Fundamentals: patterns and curves#

A Pattern in dphox is analogous to shapely’s MultiPolygon, and contains a set of polygons represented by a list of \(2 \times N\) numpy arrays.

A Pattern can be treated pretty much like a shapely geometry in many respects. While we wrap boolean operations in Pattern using shapely’s API, we do not use shapely’s transform operations. This is because those are not vectorized efficiently over all of the geometries as we do in Pattern.

A Curve in dphox is analogous to shapely’s MultiLineString, and consists of a list of \(2 \times N\) numpy arrays like Pattern, except we do not assume the first and last points are connected.

A path is a Pattern, which is a Curve with thickness or width, which may vary along a curve.

dphox supports any curve or path that can be represented by piecewise parametric function(s): straight lines, circular and elliptical turns, Euler and Archimedian spiral turns, Manhattan routes, and much more. These are very useful for photonic and metal routing.

In dphox (and similar libraries as gdspy), a parametric function is generally defined in terms of a variable \(t \in [0, 1]\).

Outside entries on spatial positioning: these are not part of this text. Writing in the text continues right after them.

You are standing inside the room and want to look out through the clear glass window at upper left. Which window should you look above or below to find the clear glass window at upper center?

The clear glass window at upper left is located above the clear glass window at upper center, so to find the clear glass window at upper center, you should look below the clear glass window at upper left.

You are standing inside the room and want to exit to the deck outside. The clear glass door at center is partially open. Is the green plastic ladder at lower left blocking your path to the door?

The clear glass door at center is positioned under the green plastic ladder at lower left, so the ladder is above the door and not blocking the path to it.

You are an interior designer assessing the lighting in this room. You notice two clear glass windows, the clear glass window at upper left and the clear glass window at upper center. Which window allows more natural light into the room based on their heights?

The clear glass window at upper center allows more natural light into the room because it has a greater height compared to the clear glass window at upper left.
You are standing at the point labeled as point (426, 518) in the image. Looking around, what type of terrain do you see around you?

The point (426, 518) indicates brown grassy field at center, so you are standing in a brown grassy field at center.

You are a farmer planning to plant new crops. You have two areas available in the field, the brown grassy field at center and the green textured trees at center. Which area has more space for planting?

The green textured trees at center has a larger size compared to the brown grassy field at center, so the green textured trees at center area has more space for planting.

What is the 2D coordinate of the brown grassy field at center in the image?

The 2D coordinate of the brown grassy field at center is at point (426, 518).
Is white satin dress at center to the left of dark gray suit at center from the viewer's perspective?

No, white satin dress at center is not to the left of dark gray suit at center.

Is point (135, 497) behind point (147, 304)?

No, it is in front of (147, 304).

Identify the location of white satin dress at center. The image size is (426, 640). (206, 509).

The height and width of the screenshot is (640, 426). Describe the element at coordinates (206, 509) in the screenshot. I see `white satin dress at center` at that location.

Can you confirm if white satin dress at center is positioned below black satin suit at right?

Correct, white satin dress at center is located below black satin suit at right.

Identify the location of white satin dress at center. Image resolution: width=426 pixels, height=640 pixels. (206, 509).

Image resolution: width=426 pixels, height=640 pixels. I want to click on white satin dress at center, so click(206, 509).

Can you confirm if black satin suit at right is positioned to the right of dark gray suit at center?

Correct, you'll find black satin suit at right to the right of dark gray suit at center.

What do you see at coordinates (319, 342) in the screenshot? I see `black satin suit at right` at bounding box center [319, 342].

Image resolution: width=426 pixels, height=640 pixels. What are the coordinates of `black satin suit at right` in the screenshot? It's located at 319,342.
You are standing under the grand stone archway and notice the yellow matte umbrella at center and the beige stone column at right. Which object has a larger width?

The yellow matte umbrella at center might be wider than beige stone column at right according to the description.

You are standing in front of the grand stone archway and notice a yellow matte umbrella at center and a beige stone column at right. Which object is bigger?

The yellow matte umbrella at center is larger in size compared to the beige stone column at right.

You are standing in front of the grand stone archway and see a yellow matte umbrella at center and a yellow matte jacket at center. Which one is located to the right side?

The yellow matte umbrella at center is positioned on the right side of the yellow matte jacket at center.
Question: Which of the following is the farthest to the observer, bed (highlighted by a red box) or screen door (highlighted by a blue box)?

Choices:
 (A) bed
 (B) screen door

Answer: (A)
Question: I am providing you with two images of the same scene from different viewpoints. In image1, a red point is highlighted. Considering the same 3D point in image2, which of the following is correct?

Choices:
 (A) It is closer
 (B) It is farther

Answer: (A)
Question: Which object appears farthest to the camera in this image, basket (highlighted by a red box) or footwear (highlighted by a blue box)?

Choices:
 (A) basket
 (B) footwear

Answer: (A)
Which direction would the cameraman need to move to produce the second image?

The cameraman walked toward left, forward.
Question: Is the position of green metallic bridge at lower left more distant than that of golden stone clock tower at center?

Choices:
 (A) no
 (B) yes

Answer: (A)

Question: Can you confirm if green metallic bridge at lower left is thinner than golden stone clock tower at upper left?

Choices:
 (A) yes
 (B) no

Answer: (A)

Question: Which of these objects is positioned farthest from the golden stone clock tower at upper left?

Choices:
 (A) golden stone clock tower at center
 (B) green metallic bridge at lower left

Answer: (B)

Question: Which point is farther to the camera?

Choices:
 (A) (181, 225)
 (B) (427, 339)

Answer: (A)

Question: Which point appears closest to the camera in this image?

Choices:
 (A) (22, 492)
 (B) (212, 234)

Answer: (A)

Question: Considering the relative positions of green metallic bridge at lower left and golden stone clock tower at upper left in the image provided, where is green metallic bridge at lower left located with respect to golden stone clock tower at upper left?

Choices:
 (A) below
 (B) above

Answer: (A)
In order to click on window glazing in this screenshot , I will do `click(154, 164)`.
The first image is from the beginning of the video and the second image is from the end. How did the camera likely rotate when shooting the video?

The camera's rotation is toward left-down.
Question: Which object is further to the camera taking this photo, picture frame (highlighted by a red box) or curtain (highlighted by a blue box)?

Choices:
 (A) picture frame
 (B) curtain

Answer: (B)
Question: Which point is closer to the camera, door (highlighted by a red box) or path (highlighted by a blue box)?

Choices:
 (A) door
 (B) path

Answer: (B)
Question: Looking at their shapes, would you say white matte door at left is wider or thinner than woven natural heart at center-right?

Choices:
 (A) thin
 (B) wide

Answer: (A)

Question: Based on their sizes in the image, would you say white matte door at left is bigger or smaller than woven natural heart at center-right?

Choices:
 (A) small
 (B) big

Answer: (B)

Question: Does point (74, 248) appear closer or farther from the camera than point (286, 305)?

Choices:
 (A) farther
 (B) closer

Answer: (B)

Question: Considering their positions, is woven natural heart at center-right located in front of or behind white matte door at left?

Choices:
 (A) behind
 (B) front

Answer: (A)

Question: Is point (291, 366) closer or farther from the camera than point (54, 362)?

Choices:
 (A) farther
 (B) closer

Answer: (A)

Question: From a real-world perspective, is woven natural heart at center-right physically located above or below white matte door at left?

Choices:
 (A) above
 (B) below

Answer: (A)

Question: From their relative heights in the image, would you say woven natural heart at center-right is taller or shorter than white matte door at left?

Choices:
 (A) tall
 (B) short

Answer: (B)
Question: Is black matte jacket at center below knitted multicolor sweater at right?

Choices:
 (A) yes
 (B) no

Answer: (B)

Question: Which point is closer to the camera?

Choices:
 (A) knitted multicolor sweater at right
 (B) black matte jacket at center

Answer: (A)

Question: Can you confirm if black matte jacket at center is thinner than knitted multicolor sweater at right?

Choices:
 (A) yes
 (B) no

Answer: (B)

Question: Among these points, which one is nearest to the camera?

This can be used to define both the curve and the varying widths along the curve. The resolution or number of evaluations of the path, is generally defined for any curve that isn’t “straight” and we typically use 100 as the default here, though that can vary.

Imports#

[1]:
import dphox as dp
import numpy as np
import holoviews as hv
hv.extension('bokeh')

Patterns#

A very important philosophy in dphox is to only implement things not already implemented in shapely unless there is a much more efficient batch implementation (e.g. vectorized transforms using numpy arrays). To this end, we will present many functionalities below that are very simple extensions of shapely transformations, owing to the seamless translation between Pattern and shapely geometries.

Text rendering#

Using the dp.text function it is possible to render any text using LaTeX assuming you’ve installed the fonts in your computer or using default fonts (as is the case in a default Colab kernel). Behind the scenes, we leverage matplotlib’s LaTeX path patches. Below, we will generate the symbol \(\pi\) and manipulate it in the further examples.

We also add a port \(p\) of width \(1\) at some location \((3, 1)\) with angle \(0\), and you should note how it transforms along with the overall geometry.

[2]:
pi = dp.text(r"$\pi$")
pi.port['p'] = dp.Port(3, 1)
pi.hvplot().opts(title='pi')
Matplotlib is building the font cache; this may take a moment.
[2]:

translate#

First let’s experiment with translating the pattern. Note that I need to make a copy of the original pattern each time (this is a deepcopy) because I do not want to apply the transformations sequentially. The transformations also return object itself.

[3]:
pi1 = pi.copy.translate()  # no translation
pi2 = pi.copy.translate(10)  # translation by 10
pi3 = pi.copy.translate(10, 10)  # translation by (10, 10)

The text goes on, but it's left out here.